Many anticipated that Mnangagwa’s ouster would come at the party’s hastily-called Extraordinary Congress in December, so news of Mnangagwa’s dismissal Monday, caught many by surprise.

Constitutional experts said the move was legal because vice presidents in Zimbabwe are appointed by the president, not elected as running mates.

Lovemore Madhuku, who is a constitutional lawyer and leader of the opposition, National Constitutional Assembly, said, “From the time they organized their [party] constitution, they chose one center of power. Whatever Mugabe does is what works. So there is no need for a meeting. Mugabe simply does whatever he wants in that party."

President Mugabe’s lawyer, Terence Hussein, noted that “in government you sit at the pleasure of the president, the vice presidents. Remember these are the first vice presidents in terms of the constitution, they are not the second vice presidents. After the next election, the presidents are going to direct elections, they will be elected by the people. But these vice presidents were appointed. And because they were appointed, they can as the president wishes, be disappointed.”

With Mnangagwa now out of the way, many question who will replace the 75-year-old former intelligence chief. Many believe the seat will go to Mrs. Mugabe following a push from the Women’s League that she heads, to amend the constitution to allow for a woman in the presidium. Several Zanu-PF groups, including the women and youth, have already backed Mrs.
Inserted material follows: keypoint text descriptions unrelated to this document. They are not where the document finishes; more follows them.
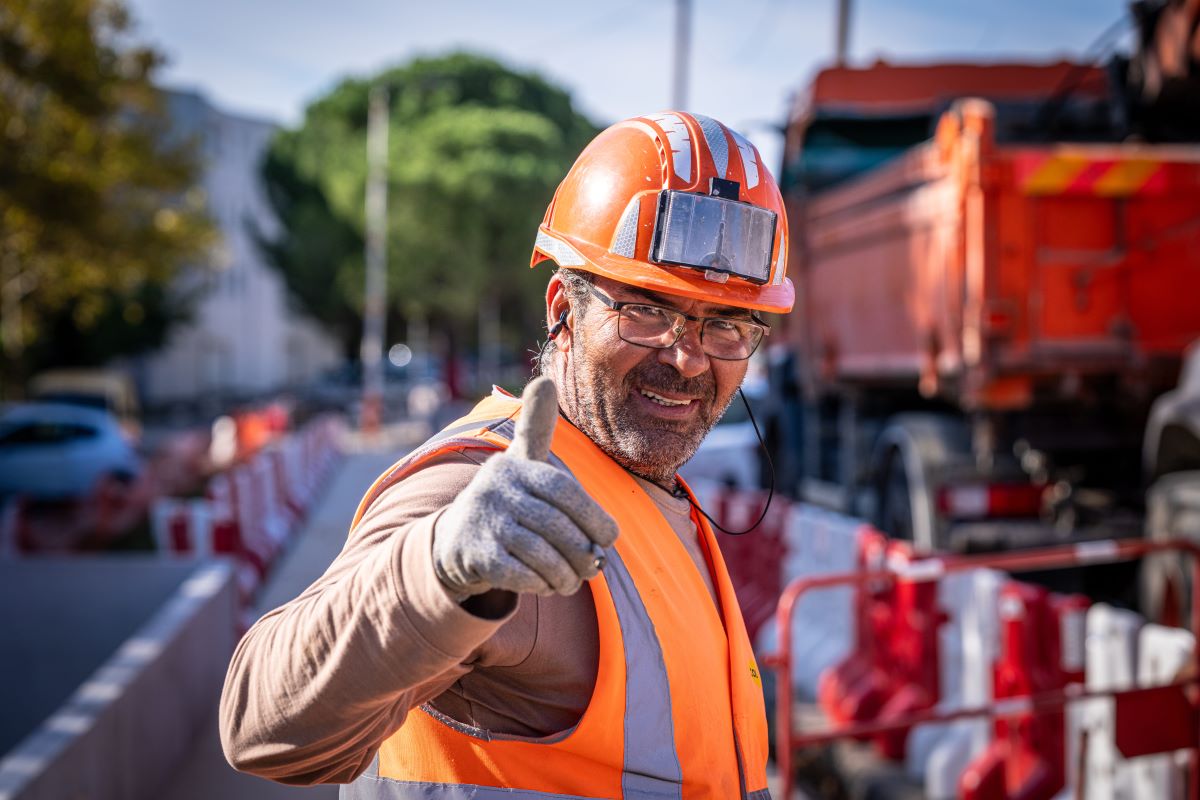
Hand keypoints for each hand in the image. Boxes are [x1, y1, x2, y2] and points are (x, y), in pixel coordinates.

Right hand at [433, 377, 618, 598]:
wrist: (452, 540)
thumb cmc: (504, 499)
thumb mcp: (520, 462)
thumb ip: (535, 427)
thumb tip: (543, 380)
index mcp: (515, 466)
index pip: (565, 492)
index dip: (593, 517)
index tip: (610, 538)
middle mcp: (495, 489)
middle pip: (556, 527)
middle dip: (582, 552)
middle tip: (595, 567)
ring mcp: (483, 522)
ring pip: (542, 555)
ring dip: (565, 575)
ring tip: (573, 580)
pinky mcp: (474, 554)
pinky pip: (521, 575)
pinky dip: (541, 584)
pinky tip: (547, 585)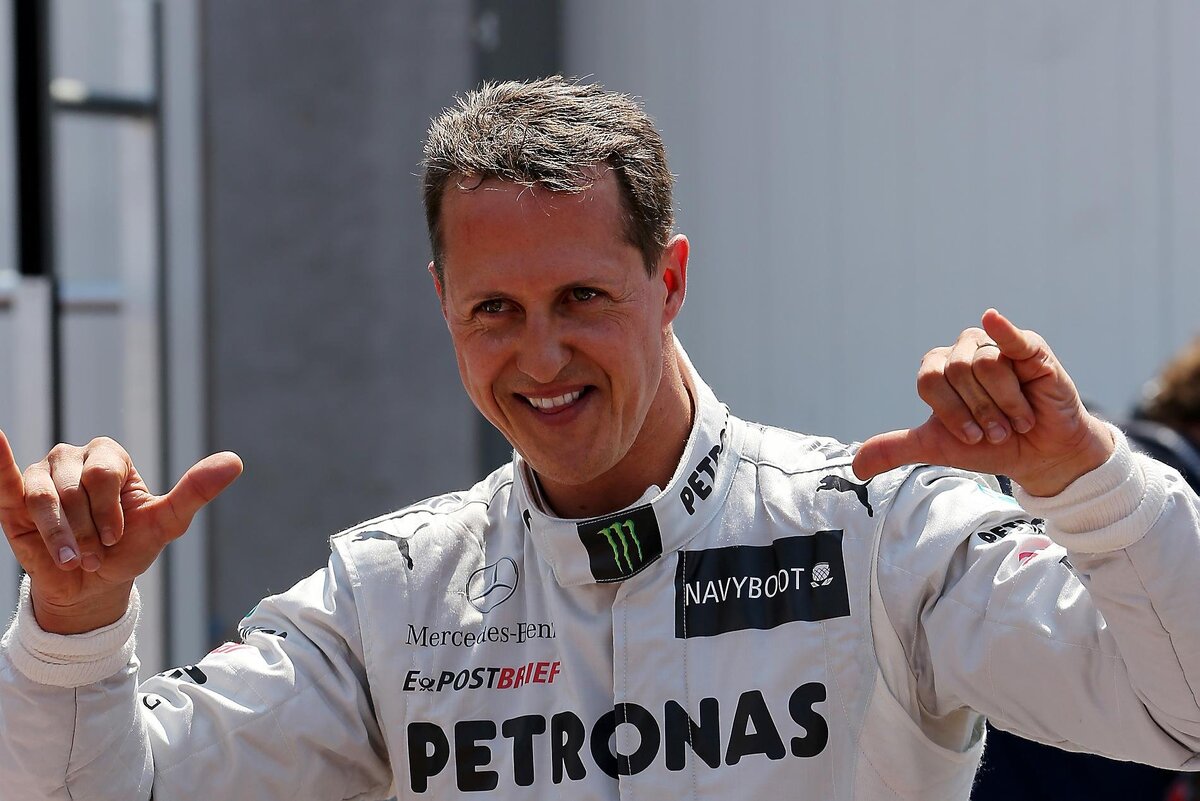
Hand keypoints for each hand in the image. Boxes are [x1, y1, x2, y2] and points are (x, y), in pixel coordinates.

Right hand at [0, 431, 241, 633]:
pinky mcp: (13, 497)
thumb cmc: (128, 549)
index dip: (109, 514)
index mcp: (110, 456)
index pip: (103, 477)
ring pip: (44, 499)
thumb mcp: (166, 523)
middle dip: (85, 531)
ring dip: (59, 535)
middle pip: (74, 491)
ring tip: (71, 558)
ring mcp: (41, 474)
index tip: (115, 539)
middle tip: (91, 554)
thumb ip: (195, 491)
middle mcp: (73, 458)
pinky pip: (3, 476)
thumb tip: (235, 460)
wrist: (92, 584)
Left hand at [852, 309, 1112, 495]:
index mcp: (938, 369)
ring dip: (1004, 403)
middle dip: (979, 411)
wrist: (1039, 454)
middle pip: (956, 372)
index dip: (950, 413)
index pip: (929, 381)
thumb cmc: (990, 445)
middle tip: (998, 430)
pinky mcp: (1030, 347)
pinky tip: (992, 320)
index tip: (971, 437)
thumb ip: (896, 448)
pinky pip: (1010, 336)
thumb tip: (855, 465)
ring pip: (985, 364)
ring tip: (1018, 418)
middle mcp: (963, 351)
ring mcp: (996, 346)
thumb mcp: (937, 448)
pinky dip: (1001, 328)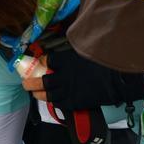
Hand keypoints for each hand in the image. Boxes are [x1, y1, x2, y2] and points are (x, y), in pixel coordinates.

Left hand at [22, 49, 143, 109]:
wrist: (119, 80)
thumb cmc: (106, 61)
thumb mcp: (88, 49)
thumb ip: (77, 47)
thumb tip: (73, 39)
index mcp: (66, 60)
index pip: (48, 59)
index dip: (42, 60)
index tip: (40, 60)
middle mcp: (63, 76)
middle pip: (41, 80)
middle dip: (31, 82)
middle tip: (25, 82)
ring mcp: (68, 90)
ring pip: (47, 94)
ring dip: (38, 94)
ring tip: (34, 93)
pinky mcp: (74, 102)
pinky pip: (59, 103)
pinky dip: (53, 101)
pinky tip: (52, 99)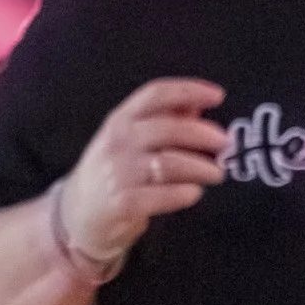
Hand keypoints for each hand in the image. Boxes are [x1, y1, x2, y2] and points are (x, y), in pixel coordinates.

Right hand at [58, 76, 226, 268]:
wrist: (78, 214)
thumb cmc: (116, 171)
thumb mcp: (132, 140)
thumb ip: (165, 120)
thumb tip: (200, 104)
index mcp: (121, 119)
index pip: (155, 94)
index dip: (188, 90)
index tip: (218, 95)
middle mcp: (118, 142)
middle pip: (167, 128)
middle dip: (203, 134)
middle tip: (226, 143)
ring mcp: (118, 172)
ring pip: (170, 163)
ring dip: (201, 167)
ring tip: (217, 173)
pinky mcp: (123, 203)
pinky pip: (162, 195)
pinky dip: (184, 193)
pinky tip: (194, 193)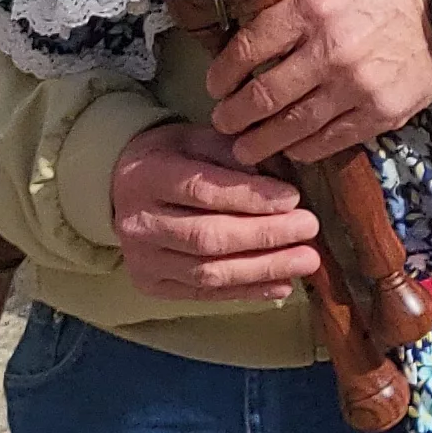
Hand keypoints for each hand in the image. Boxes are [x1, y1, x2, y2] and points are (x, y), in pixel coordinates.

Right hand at [109, 124, 321, 299]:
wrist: (122, 188)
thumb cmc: (173, 157)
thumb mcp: (198, 139)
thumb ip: (236, 157)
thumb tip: (282, 182)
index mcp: (148, 177)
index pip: (202, 191)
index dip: (250, 197)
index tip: (293, 198)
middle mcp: (139, 223)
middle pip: (207, 236)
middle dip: (264, 235)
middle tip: (309, 228)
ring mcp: (143, 259)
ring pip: (207, 272)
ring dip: (262, 269)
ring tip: (306, 260)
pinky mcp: (152, 285)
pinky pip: (204, 293)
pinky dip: (246, 292)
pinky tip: (282, 284)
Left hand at [204, 0, 431, 168]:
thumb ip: (293, 13)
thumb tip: (248, 46)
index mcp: (312, 8)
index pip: (247, 49)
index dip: (221, 75)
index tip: (214, 86)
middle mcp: (330, 49)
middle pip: (262, 96)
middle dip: (232, 116)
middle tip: (223, 123)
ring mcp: (356, 86)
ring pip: (290, 127)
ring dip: (259, 142)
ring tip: (245, 148)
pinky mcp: (380, 113)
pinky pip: (328, 141)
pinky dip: (302, 149)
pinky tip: (290, 149)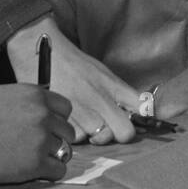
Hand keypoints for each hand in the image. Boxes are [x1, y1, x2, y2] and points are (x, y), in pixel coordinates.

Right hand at [0, 84, 74, 184]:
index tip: (47, 129)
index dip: (56, 120)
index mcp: (36, 96)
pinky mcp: (35, 164)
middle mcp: (43, 115)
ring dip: (53, 156)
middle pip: (67, 131)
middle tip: (38, 147)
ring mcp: (41, 140)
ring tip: (34, 159)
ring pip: (65, 151)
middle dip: (56, 139)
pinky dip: (50, 173)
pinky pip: (58, 171)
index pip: (65, 109)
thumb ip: (27, 101)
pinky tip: (36, 172)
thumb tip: (40, 108)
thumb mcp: (3, 95)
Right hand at [7, 17, 139, 143]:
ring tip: (85, 123)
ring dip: (94, 136)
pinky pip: (76, 138)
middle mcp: (101, 98)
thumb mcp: (102, 72)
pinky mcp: (62, 116)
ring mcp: (83, 108)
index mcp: (114, 85)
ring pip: (100, 138)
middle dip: (118, 135)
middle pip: (125, 133)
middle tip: (107, 128)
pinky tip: (70, 122)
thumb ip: (120, 92)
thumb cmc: (73, 63)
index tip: (139, 122)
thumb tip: (139, 111)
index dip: (145, 120)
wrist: (42, 49)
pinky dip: (74, 135)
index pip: (143, 108)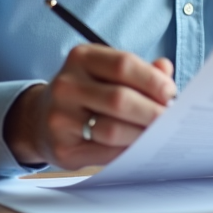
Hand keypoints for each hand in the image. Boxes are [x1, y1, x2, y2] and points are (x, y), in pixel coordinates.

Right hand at [4, 45, 175, 169]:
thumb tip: (166, 71)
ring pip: (112, 130)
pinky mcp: (62, 148)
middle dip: (153, 112)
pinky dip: (128, 152)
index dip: (153, 80)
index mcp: (81, 58)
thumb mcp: (106, 72)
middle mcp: (66, 85)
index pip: (123, 64)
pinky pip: (104, 154)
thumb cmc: (86, 92)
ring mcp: (60, 118)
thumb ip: (138, 71)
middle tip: (171, 119)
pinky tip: (139, 147)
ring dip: (142, 135)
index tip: (171, 93)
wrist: (40, 120)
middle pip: (120, 99)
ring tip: (158, 135)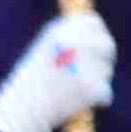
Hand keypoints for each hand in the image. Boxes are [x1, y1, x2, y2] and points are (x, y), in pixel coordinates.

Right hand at [0, 12, 119, 131]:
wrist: (23, 108)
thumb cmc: (31, 81)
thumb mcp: (45, 48)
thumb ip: (69, 39)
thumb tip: (95, 39)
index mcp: (62, 30)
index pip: (94, 22)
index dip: (98, 34)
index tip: (98, 45)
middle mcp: (76, 42)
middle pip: (107, 45)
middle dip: (105, 57)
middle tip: (99, 70)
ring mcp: (86, 64)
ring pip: (107, 70)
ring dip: (99, 80)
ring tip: (77, 90)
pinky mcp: (93, 87)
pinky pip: (106, 92)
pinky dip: (99, 99)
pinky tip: (84, 102)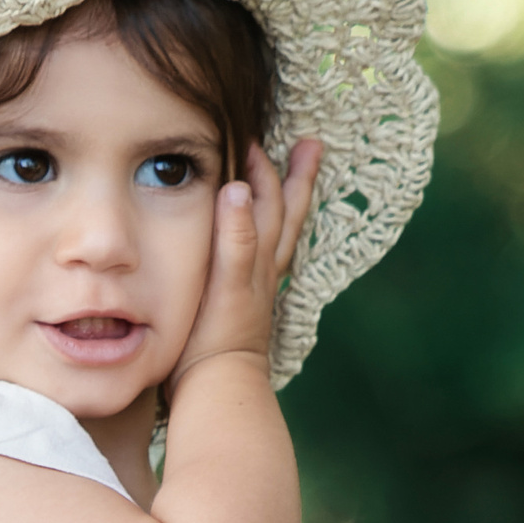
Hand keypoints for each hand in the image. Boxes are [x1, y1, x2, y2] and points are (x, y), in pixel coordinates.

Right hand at [167, 135, 320, 397]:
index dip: (260, 168)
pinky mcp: (247, 305)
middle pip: (286, 213)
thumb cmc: (213, 339)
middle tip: (310, 145)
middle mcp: (264, 269)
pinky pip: (265, 257)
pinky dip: (269, 236)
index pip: (266, 200)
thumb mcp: (223, 285)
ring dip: (288, 204)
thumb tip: (237, 189)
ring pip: (281, 235)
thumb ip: (234, 239)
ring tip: (296, 182)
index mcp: (258, 257)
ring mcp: (258, 288)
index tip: (250, 134)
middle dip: (294, 178)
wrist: (217, 388)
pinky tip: (263, 240)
Mugabe.

Sacked War Veterans Minister Tshinga Dube (far left) seen here with fired War Veterans Minister Christopher Mutsvangwa on the day war veterans engaged in street skirmishes with police in Harare.
Sacked War Veterans Minister Tshinga Dube (far left) seen here with fired War Veterans Minister Christopher Mutsvangwa on the day war veterans engaged in street skirmishes with police in Harare.

But political analyst, Professor Siphamandla Zondi, says this could backfire for the party.

"The appointment of Grace Mugabe might unite the forces that are militating against the current, the G40 for example and it might unite Mnangagwa with Joyce Mujuru, with Chris Mutsvangwa, with the war veterans and all the forces that are influential for a long time in Zanu-PF, now will exist from outside Zanu-PF and challenge Zanu-PF from outside.”

Mnangagwa, nicknamed 'Ngwena' (Crocodile), has seen his political stock plummet in the last few months, on accusations by party rivals that he was plotting to get Mugabe to step down in his favor. He denies the accusation.